Saturday, April 27, 2013

Istanbul's famous Topkapi palace


After a two-kilometre walk through the teeming streets of Istanbul, we finally arrived at Seraglio Point, home of the Topkapi Palace. Being a big fan of Jason Goodwin's books about the detective Yashim, the eunuch, I was very excited to be here where all the action in the books takes place. There are large grounds surrounding the palace with beautiful tulip gardens of every colour.

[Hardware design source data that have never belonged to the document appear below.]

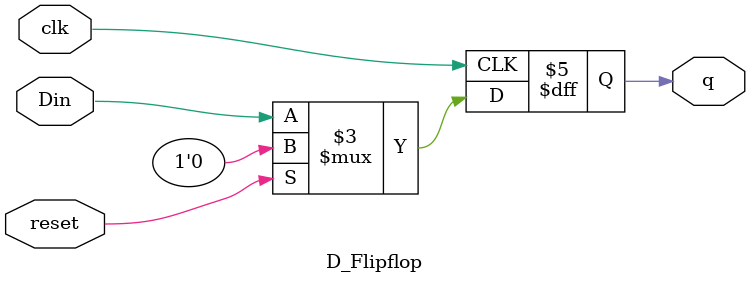
<source format=v>
module JKFlipflop(J,K,clk,reset,q);
input J,K,clk,reset;
output q;
wire w;
assign w=(J&~q)|(~K&q);
D_Flipflop dff(w,clk,reset,q);
endmodule

module D_Flipflop(Din,clk,reset,q);
input Din,clk,reset;
output reg q;
always@(posedge clk)
begin
if(reset)
q=1'b0;
else
q=Din;
end
endmodule

</source>
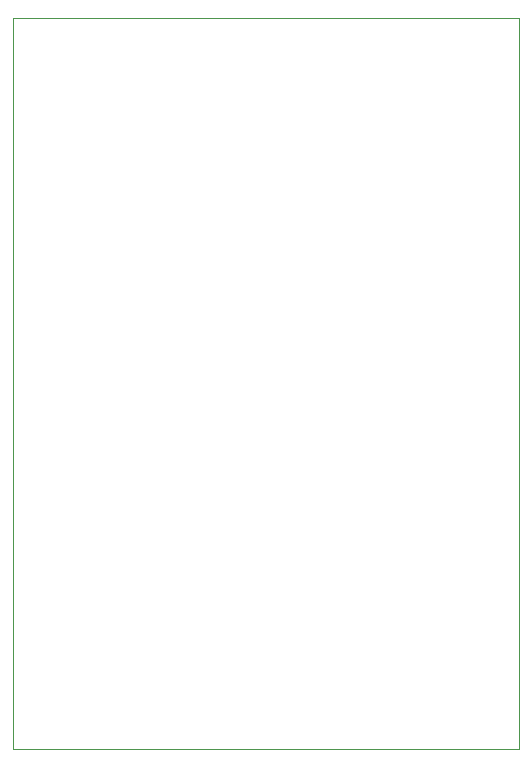
<source format=gbr>
%TF.GenerationSoftware,KiCad,Pcbnew,9.0.3*%
%TF.CreationDate,2025-07-13T23:11:11-04:00*%
%TF.ProjectId,Hackapad,4861636b-6170-4616-942e-6b696361645f,rev?*%
%TF.SameCoordinates,Original*%
%TF.FileFunction,Profile,NP*%
%FSLAX46Y46*%
G04 Gerber Fmt 4.6, Leading zero omitted, Abs format (unit mm)*
G04 Created by KiCad (PCBNEW 9.0.3) date 2025-07-13 23:11:11*
%MOMM*%
%LPD*%
G01*
G04 APERTURE LIST*
%TA.AperFunction,Profile*%
%ADD10C,0.050000*%
%TD*%
G04 APERTURE END LIST*
D10*
X50006250Y-26193750D02*
X92868750Y-26193750D01*
X92868750Y-88106250D01*
X50006250Y-88106250D01*
X50006250Y-26193750D01*
M02*

</source>
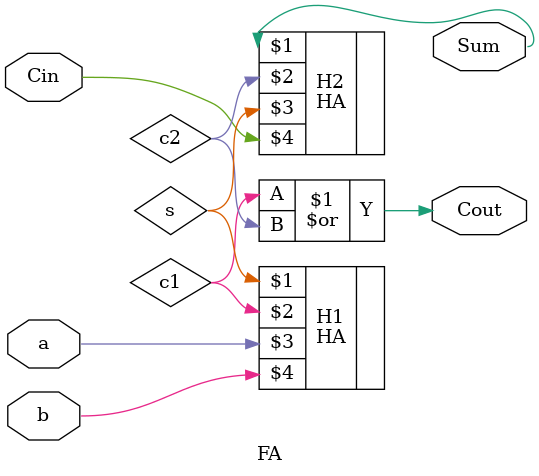
<source format=v>
`timescale 1ns / 1ps


module FA(    
    output Sum,
    output Cout,
    input a,
    input b,
    input Cin
    );
    wire s,c1,c2;
    HA H1(s,c1,a,b);
    HA H2(Sum,c2,s,Cin);
    or r1(Cout,c1,c2);
endmodule

</source>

The palace was built in the fifteenth century as a series of pavilions that served as the seat of the government at one time. It was the Sultan's residence until 1853. We joined the crowds touring the Treasury, where there were many jewel encrusted daggers and swords. The third biggest diamond in the world, the Spoonmaker's diamond was on display. It was said to have been discovered in a rubbish heap in Istanbul in the seventeenth century and bought from a scrap merchant for three spoons. Alongside it was a necklace with a  giant emerald. In a cabinet near the throne in the fourth hall is a case containing bones said to be those of John the Baptist.

To recover from the crush in the Treasury we had a much needed coffee overlooking the busy Bosphorus. Next we visited the display of arms with many ornately embellished swords as well as the crude iron swords used by the European crusaders. The Ottoman chain mail must have been very heavy to wear.

We moved on to the huge collection of European clocks either given as gifts to the sultans or bought by them. Some of the clocks were quite simple while one contained a German organ that played tunes on the hour. The only male European eyewitness accounts of life in the Harem were written by mechanics who serviced the clocks.

The Circumcision Pavilion was where the 10-year-old boys were taken to be circumcised. Nearby were the Baghdad Pavilion and the Ifariye Pavilion, both built to commemorate battles but later turned into libraries. The Baghdad pavilion has exquisite blue and white tile work.

Now we visited the setting where much of Jason Goodwin's stories take place, the harem. The Imperial Harem occupied one of the sections of the private apartments of the sultan; it contained more than 400 rooms. The harem was home to the sultan's mother, the Valide Sultan, the concubines and wives of the sultan, and the rest of his family, including children, and their servants. The harem consists of a series of buildings and structures, connected through hallways and courtyards. Every group residing in the harem had its own living space clustered around a courtyard. The number of rooms is not determined, with probably over 100, of which only a few are open to the public. These apartments were occupied respectively by the harem eunuchs on the outside of the harem, the Chief Harem Eunuch, the concubines, the queen mother, the sultan's consorts, the princes and the favourites. The harem wing was only added at the end of the 16th century. The structures expanded over time towards the Golden Horn side and evolved into a huge complex. It was very interesting visiting the harem as well as the Sultan's private rooms and seeing the huge, what we would call a bed, where he received his visitors.

It was time for a well deserved salad for lunch, which we enjoyed sitting outside near the palace but in a tranquil park setting.